Following this tax withholding, Vandana beneficially owned 86,013 shares of Quanterix common stock, which includes 68,562 RSUs. The company’s year-end reconciliation identified a variance of 310 shares, and the corrected balance is reflected in the reported holdings.
Quanterix Corp President & CEO Masoud Toloue reported a routine tax-related share withholding in company stock. On 01/15/2026, 1,817 shares of Quanterix common stock were withheld by the company at a price of $7.95 per share to cover tax obligations arising from the vesting of 3,722 restricted stock units (RSUs). After this transaction, Toloue beneficially owned 507,310 shares of common stock, which the filing notes include 206,398 RSUs. A year-end reconciliation by Quanterix identified a variance of 681 shares, and the corrected ownership balance is reflected in this filing.
Quanterix Corp director Paul M. Meister reported a stock-based board fee grant. On 01/02/2026, he acquired 3,974 shares of Quanterix common stock at a stated price of $0.00 per share as stock granted in lieu of cash fees for service on the company's Board of Directors and its committees for the third and fourth quarter of 2025. After this grant, he beneficially owned 313,253 shares of Quanterix common stock held directly.
Quanterix Corporation director Ivana Magovcevic-Liebisch received an equity grant of 23,372 restricted stock units (RSUs) of common stock on January 2, 2026. The RSUs were granted at a price of $0.00 per unit under the company’s Amended and Restated Non-Employee Director Compensation Policy.
The RSUs vest as to 100% of the shares on January 2, 2027, meaning they convert into common shares on that date if vesting conditions are met. Following this grant, she beneficially owns 43,607 RSUs, each representing the right to receive one share of Quanterix common stock.

**Stored data:**
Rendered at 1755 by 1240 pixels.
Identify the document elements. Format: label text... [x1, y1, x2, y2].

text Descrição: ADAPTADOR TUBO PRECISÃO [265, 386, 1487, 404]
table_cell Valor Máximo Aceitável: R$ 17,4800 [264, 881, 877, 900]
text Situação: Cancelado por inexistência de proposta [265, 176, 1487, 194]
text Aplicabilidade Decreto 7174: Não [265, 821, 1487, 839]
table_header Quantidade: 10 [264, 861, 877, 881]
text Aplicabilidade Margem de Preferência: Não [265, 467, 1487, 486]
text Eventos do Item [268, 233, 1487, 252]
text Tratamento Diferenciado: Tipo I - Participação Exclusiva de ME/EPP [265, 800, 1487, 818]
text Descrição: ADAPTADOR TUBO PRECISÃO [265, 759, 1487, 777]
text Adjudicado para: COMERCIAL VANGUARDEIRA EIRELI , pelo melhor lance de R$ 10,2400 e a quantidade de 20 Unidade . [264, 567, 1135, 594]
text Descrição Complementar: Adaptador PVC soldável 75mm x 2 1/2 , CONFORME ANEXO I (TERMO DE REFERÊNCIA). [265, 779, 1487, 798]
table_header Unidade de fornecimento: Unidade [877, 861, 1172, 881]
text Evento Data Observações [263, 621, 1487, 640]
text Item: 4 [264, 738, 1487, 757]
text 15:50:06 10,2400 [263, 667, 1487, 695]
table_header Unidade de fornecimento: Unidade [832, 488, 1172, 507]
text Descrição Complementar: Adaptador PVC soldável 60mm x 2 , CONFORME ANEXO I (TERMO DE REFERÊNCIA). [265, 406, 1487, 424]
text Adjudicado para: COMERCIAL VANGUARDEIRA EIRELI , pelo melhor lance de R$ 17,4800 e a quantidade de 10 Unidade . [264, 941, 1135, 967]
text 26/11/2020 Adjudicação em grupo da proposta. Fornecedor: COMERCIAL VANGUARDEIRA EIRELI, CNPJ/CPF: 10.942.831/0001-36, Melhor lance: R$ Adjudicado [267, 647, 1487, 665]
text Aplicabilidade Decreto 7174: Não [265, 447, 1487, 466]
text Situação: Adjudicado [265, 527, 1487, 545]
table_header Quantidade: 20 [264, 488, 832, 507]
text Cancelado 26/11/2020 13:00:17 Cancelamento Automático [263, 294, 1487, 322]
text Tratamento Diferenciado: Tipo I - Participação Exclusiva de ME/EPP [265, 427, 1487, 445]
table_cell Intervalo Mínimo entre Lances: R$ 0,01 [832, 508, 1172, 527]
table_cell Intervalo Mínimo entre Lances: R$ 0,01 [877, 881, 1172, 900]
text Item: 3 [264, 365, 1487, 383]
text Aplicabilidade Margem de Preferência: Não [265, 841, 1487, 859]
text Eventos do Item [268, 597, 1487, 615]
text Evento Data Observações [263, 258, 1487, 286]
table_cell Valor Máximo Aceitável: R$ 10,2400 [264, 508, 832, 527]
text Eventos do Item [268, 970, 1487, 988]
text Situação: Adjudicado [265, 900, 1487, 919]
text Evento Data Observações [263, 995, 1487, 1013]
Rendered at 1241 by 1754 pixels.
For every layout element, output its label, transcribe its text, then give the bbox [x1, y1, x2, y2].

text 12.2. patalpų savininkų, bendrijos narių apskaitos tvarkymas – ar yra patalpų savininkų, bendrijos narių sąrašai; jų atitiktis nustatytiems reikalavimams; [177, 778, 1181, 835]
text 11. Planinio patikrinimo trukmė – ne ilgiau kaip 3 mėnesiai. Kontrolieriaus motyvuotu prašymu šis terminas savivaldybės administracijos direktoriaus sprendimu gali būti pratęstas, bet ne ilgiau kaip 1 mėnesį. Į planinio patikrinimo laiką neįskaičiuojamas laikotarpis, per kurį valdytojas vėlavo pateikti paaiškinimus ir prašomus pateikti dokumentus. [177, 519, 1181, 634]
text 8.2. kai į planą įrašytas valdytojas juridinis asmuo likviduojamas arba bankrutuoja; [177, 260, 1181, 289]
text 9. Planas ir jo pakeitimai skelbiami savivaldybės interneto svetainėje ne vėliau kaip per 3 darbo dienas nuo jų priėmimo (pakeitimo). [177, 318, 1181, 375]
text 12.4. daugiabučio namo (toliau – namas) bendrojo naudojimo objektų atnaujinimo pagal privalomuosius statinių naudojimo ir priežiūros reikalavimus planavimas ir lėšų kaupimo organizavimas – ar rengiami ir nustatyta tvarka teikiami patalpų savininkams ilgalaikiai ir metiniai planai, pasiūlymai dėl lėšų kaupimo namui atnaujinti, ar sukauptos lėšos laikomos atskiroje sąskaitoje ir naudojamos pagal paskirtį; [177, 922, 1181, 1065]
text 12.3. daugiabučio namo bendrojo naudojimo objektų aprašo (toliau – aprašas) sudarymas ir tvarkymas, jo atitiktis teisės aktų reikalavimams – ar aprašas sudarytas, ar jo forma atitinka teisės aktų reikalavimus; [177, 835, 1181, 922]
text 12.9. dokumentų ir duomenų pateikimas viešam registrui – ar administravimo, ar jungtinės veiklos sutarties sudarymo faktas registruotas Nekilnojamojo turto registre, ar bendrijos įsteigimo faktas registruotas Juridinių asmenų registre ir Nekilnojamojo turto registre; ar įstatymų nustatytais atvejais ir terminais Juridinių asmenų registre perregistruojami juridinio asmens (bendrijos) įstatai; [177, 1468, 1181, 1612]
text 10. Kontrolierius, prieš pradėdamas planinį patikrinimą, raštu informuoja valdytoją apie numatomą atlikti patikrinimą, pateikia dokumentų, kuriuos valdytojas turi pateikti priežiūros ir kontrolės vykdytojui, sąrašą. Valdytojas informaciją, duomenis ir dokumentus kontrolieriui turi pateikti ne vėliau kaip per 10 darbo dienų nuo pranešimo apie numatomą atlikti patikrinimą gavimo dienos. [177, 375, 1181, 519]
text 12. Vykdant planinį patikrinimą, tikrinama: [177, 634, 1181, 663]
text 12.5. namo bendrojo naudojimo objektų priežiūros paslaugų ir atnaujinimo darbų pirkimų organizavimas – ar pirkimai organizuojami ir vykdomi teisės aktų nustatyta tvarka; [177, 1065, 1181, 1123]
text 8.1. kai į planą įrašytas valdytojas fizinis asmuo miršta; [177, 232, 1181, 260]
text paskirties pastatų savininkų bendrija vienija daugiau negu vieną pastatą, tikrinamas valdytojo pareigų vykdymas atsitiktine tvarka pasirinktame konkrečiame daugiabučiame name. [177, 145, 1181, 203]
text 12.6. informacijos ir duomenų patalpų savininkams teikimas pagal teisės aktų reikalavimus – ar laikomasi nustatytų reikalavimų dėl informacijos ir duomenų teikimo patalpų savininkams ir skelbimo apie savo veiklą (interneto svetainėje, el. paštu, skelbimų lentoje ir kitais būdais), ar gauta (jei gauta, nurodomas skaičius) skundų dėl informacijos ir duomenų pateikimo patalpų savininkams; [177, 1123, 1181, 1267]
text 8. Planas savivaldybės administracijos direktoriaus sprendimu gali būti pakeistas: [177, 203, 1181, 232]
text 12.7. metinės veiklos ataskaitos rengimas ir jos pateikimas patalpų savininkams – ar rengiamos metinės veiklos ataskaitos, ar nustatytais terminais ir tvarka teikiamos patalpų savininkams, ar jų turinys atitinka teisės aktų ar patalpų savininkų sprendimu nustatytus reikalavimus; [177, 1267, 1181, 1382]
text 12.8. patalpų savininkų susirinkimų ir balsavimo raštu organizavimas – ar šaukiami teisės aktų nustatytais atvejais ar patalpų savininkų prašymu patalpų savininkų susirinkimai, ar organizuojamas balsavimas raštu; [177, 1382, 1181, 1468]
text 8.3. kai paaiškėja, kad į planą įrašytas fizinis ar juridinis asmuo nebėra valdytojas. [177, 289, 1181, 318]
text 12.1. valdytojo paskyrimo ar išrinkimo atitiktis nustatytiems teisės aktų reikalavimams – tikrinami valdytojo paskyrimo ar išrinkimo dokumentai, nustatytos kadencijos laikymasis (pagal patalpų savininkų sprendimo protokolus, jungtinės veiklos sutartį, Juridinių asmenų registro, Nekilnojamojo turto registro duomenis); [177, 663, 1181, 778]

**Work order:** Quote the Quanterix share-filing text word for word, from "Quanterix Corp director" up to and including "Director Compensation Policy.".

**Answer section:**
Quanterix Corp director Paul M. Meister reported a stock-based board fee grant. On 01/02/2026, he acquired 3,974 shares of Quanterix common stock at a stated price of $0.00 per share as stock granted in lieu of cash fees for service on the company's Board of Directors and its committees for the third and fourth quarter of 2025. After this grant, he beneficially owned 313,253 shares of Quanterix common stock held directly.
Quanterix Corporation director Ivana Magovcevic-Liebisch received an equity grant of 23,372 restricted stock units (RSUs) of common stock on January 2, 2026. The RSUs were granted at a price of $0.00 per unit under the company’s Amended and Restated Non-Employee Director Compensation Policy.